Mon travail s’articule autour de la notion de marge, envisagée comme un espace à la fois physique et symbolique. Enfant, je dessinais dans les marges de mes cahiers : ces zones vides, laissées libres autour du texte, sont devenues pour moi des territoires de liberté et d’imagination. Aujourd’hui encore, je vois la marge comme un espace intermédiaire, un lieu d’invention où se croisent narration, matière et forme.
J’utilise des pages de vieux livres, pour leurs textures, leurs patines, leurs couleurs fanées, que je découpe ligne par ligne. Ces fragments deviennent des unités plastiques en lien étroit avec la peinture. Le texte, transformé en matière visuelle, ne disparaît pas entièrement : il conserve une charge sémantique qui vient dialoguer avec la peinture. Ensemble, texte et image tissent des correspondances, parfois lisibles, parfois ambiguës, ouvrant l’œuvre à plusieurs niveaux de lecture.. Il en résulte des œuvres narratives, souvent expérimentales, où cohabitent figuration et abstraction.

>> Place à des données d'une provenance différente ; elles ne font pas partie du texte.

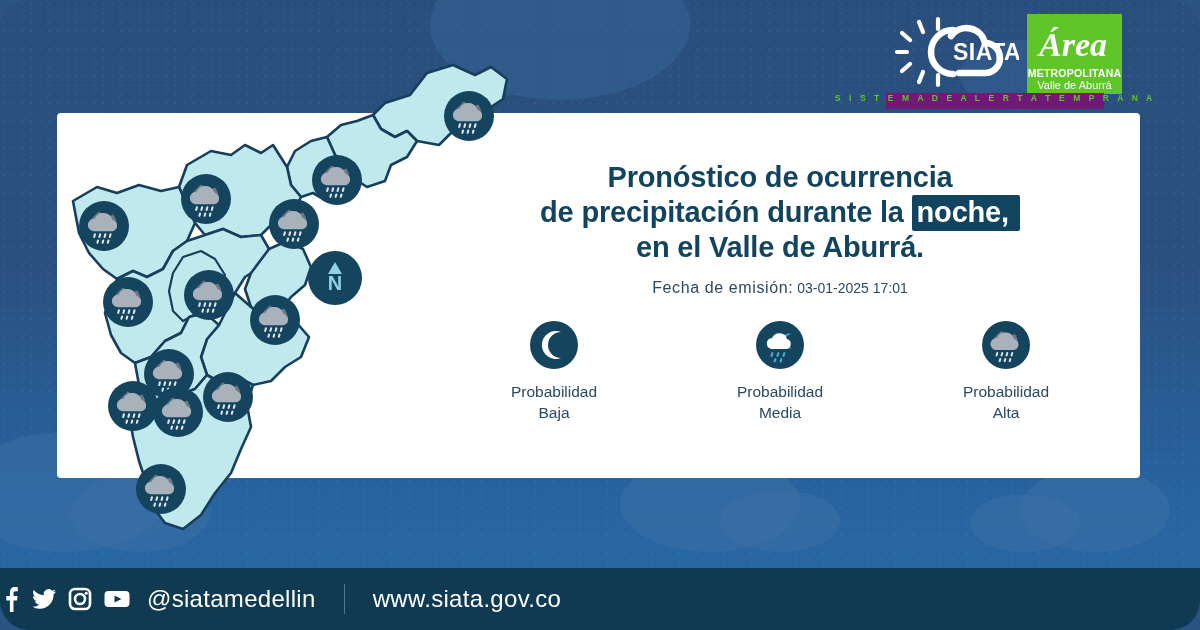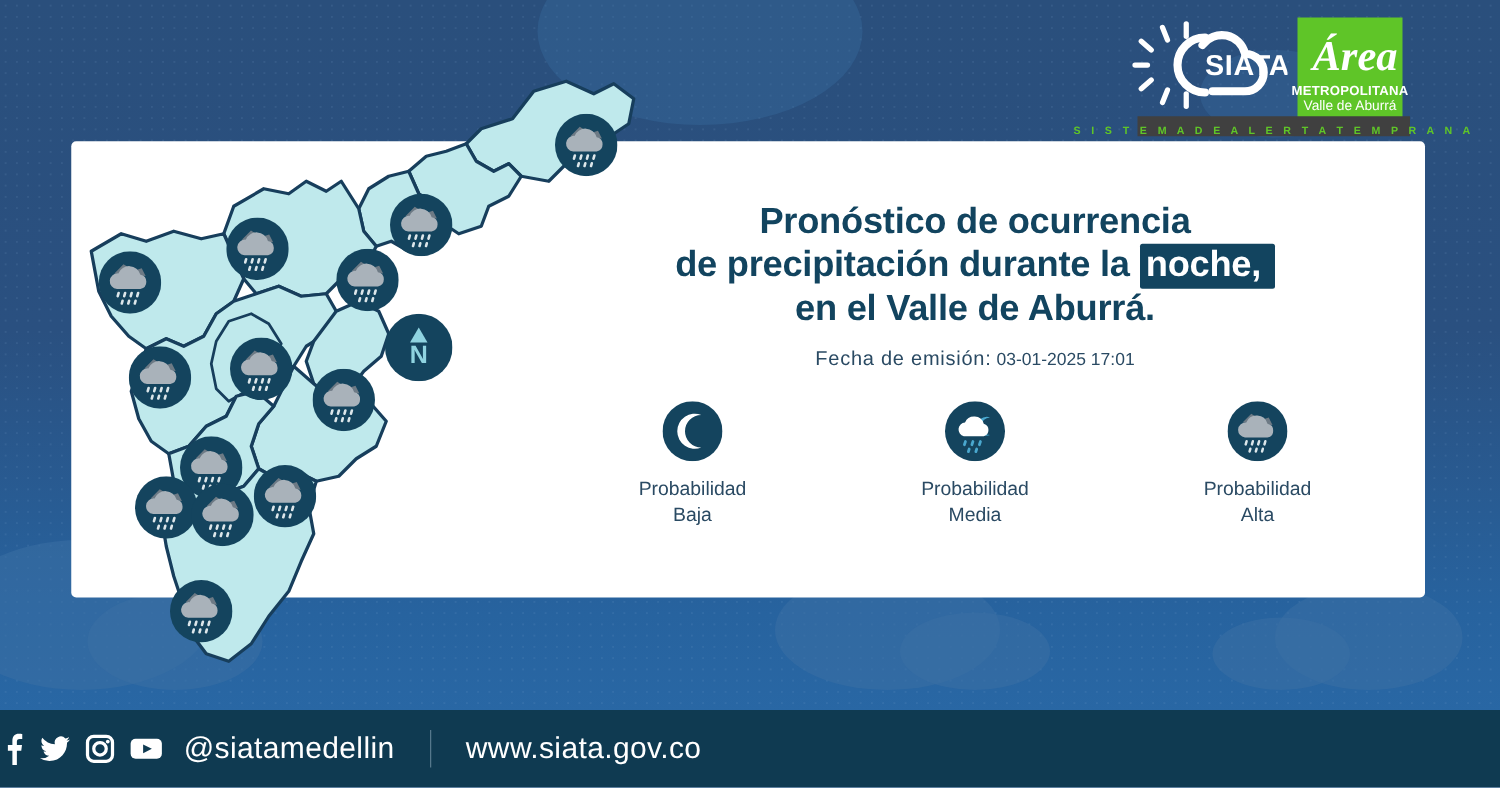"SIATA" .stage { border-radius: none -> 29px }
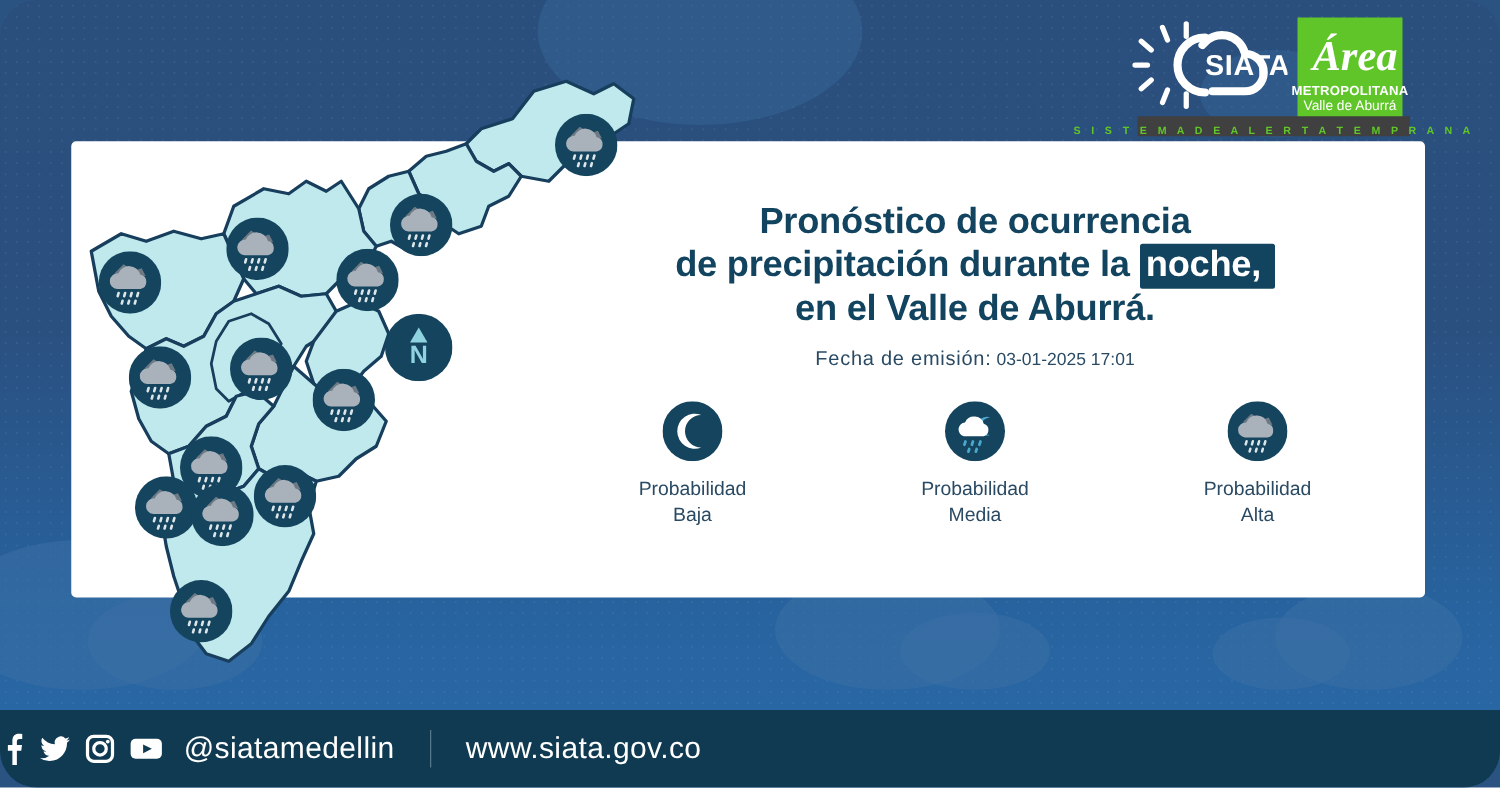"Área" .area-logo { width: 84px -> 95px }
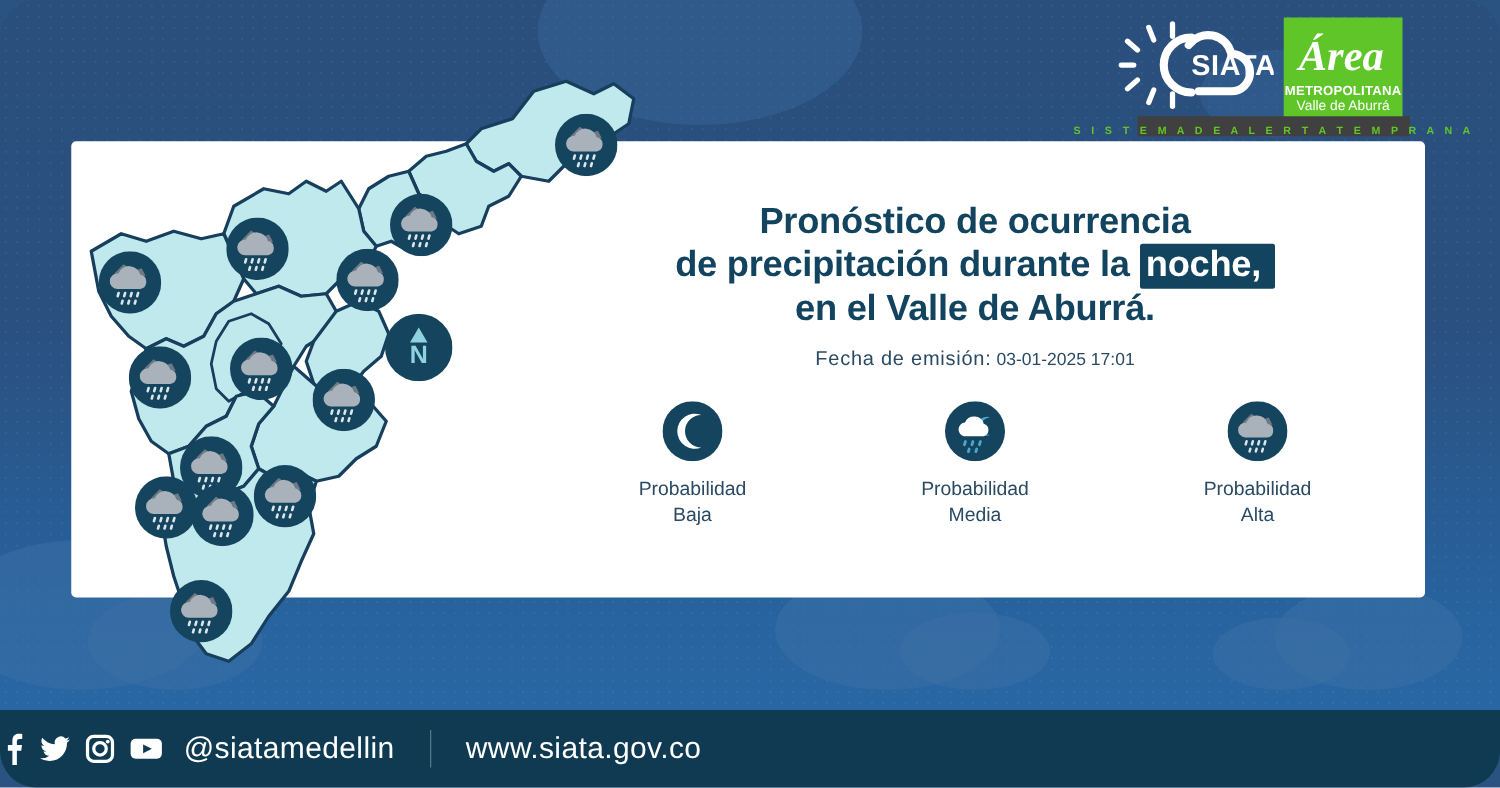"S I S T E" .tagline { align-items: flex-end -> flex-start; background: #404040 -> #701a75; right: 72px -> 96px }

Mon processus de création emprunte autant à l’intuition qu’à la composition rigoureuse. Il s’inscrit dans une filiation avec des artistes comme Pierre Alechinsky, dont le travail avec Jean Dotremont sur les logogrammes a profondément nourri ma réflexion sur l’image-écriture. Je me reconnais aussi dans l’énergie visuelle d’Erró, dans les jeux d’illusions d’Escher, la minutie de la peinture hollandaise du XVIIe siècle, la richesse décorative de Klimt ou Mucha, ou encore l’expressivité brute du street art contemporain.
Mes œuvres se construisent comme des palimpsestes visuels où le texte devient image, où la marge devient centre, et où chaque composition propose une forme d’archéologie poétique du regard.